Indeed, "nuclear-weapons risk are higher than they've been in my lifetime, and for many of your readers as well," said Susi Snyder, ICAN's program coordinator. Speaking from the Netherlands, Snyder said that "there's really two ways this story could end: It could end with nuclear war, and that takes away everything, or it can end with negotiated, verifiable disarmament."
Agreeing to the treaty is not easy, concedes Snyder. "It takes so much courage, and it takes patience, and it's hard work to negotiate. But it's the right way to go, and that's the choice we're faced with.
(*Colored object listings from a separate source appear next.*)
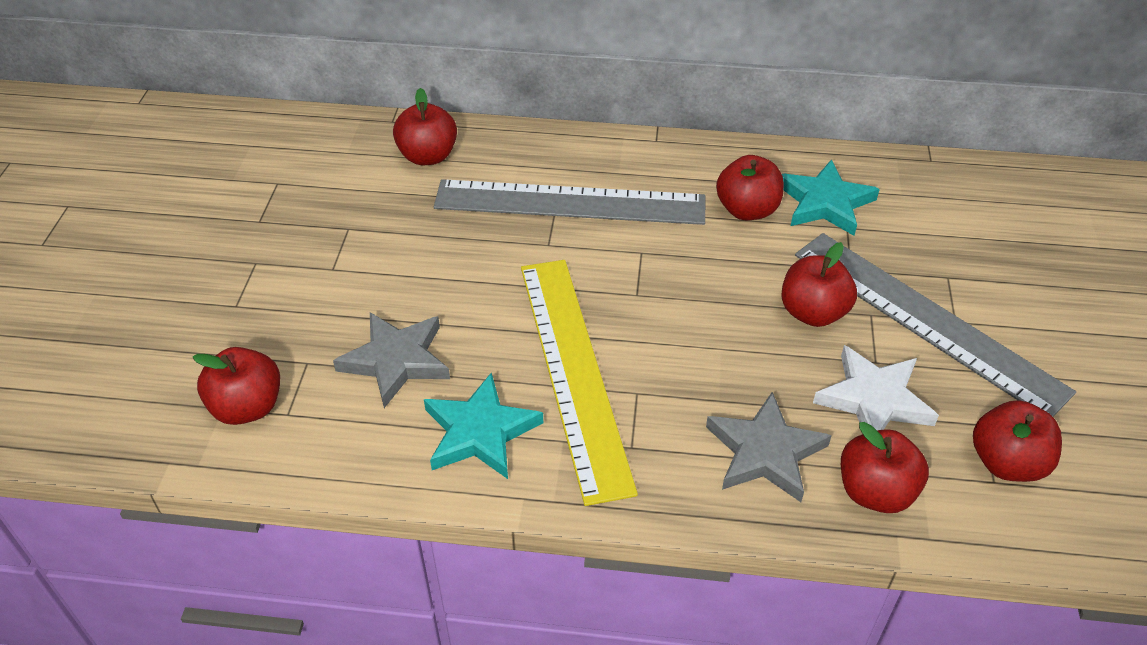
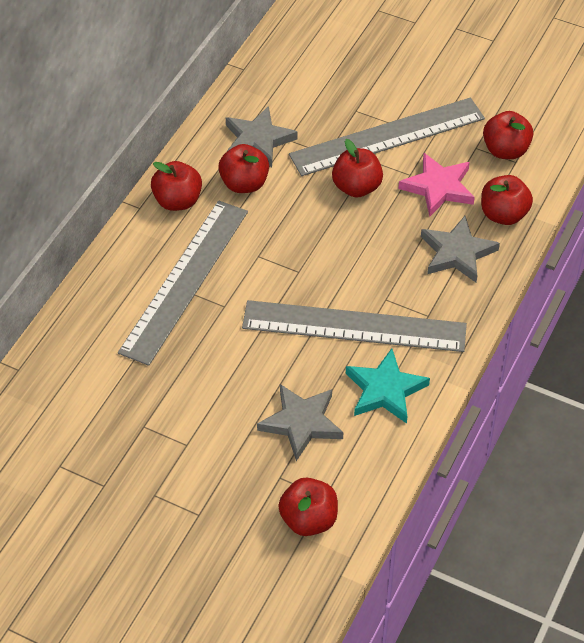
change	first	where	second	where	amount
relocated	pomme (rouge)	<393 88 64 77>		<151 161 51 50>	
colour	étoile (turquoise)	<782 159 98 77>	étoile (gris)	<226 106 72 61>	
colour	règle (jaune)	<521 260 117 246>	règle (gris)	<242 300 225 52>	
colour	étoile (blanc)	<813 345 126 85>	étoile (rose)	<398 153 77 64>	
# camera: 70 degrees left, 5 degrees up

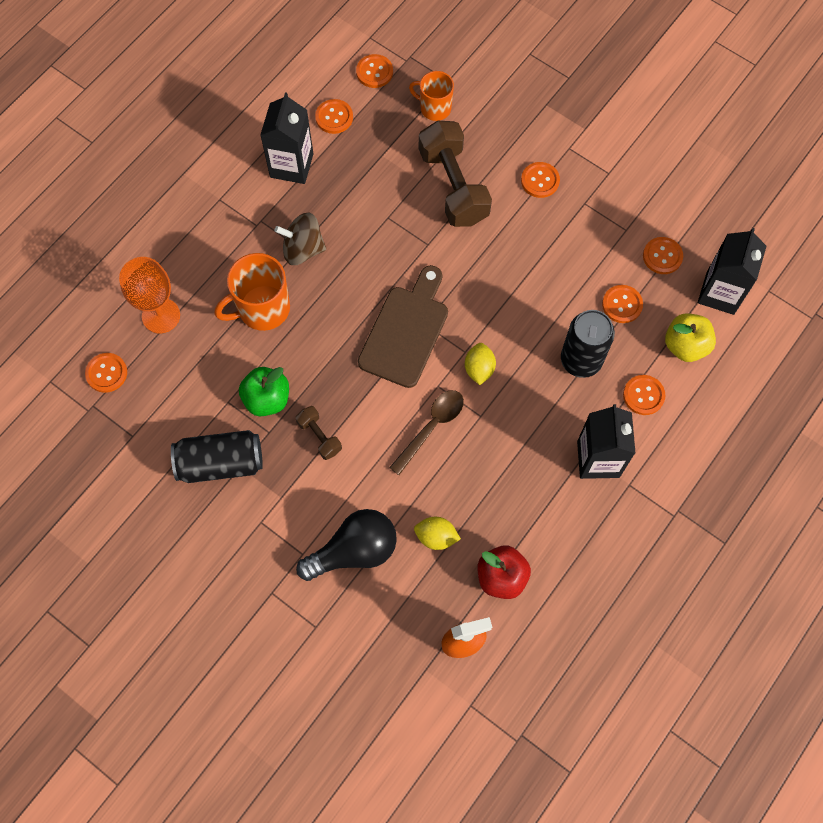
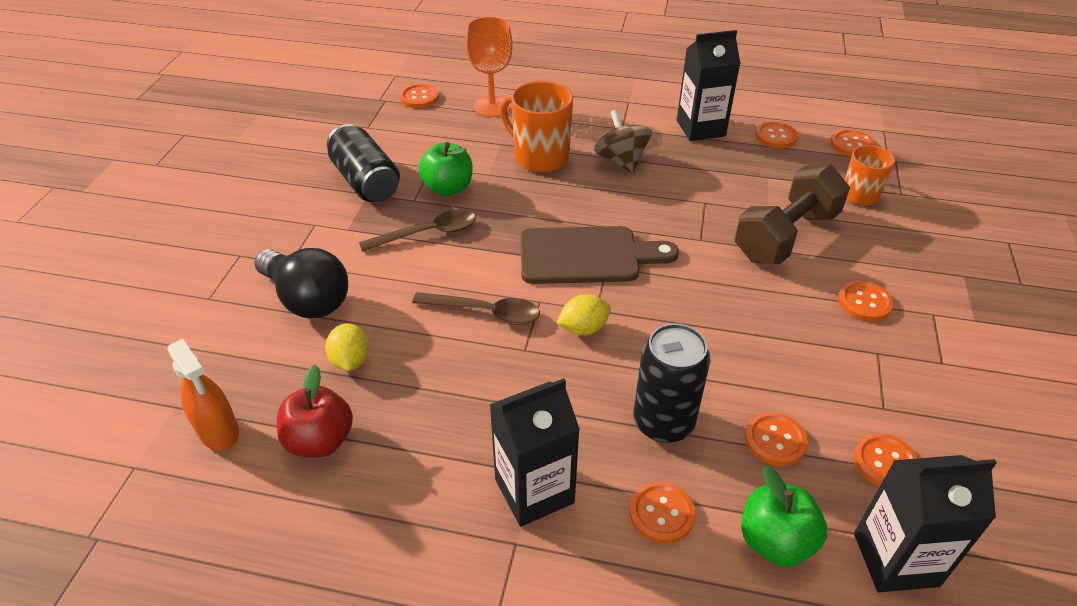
change	first	where	second	where	amount
colour	pomme (jaune)	<665 313 51 49>	pomme (vert)	<741 466 86 101>	
exchanged	haltère (marron)	<296 406 46 54>	cuillère (marron)	<359 210 117 42>	
# camera: 65 degrees right, 25 degrees down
And I really hope that people look at this film and get a chance to think about it, to digest it, and think, 'What is it that we want?'"
It's a question Oppenheimer and many Manhattan Project colleagues increasingly wrestled with, reflected in the film's depiction of a duality between the scientific thrill of accomplishment with the moral reckoning of the bomb's use and inevitable proliferation.
"On the one hand, his opposition and his qualms are balanced by a deference to politicians," Janssen said of Oppenheimer. "But on the other hand, his revulsion of these weapons is [balanced by] this fascination with the technicalities."
Amid an era when scientists are often hounded, not honored, for their work, the film's celebration of the "technicalities" and the scientists' intellectual integrity and outright joy is welcome. But so too is the film's focus on the forces unleashed.
"'Oppenheimer' tells the story of the beginning of nuclear weapons," said Snyder. "But the story of how nuclear weapons end hasn't been written yet. And we're writing it right now, and that's what I want people to take away — that this story isn't over, and we can choose the ending of nuclear weapons."
"It's going to be intense to see his movie," concluded Snyder. "But heavy doesn't mean hopeless."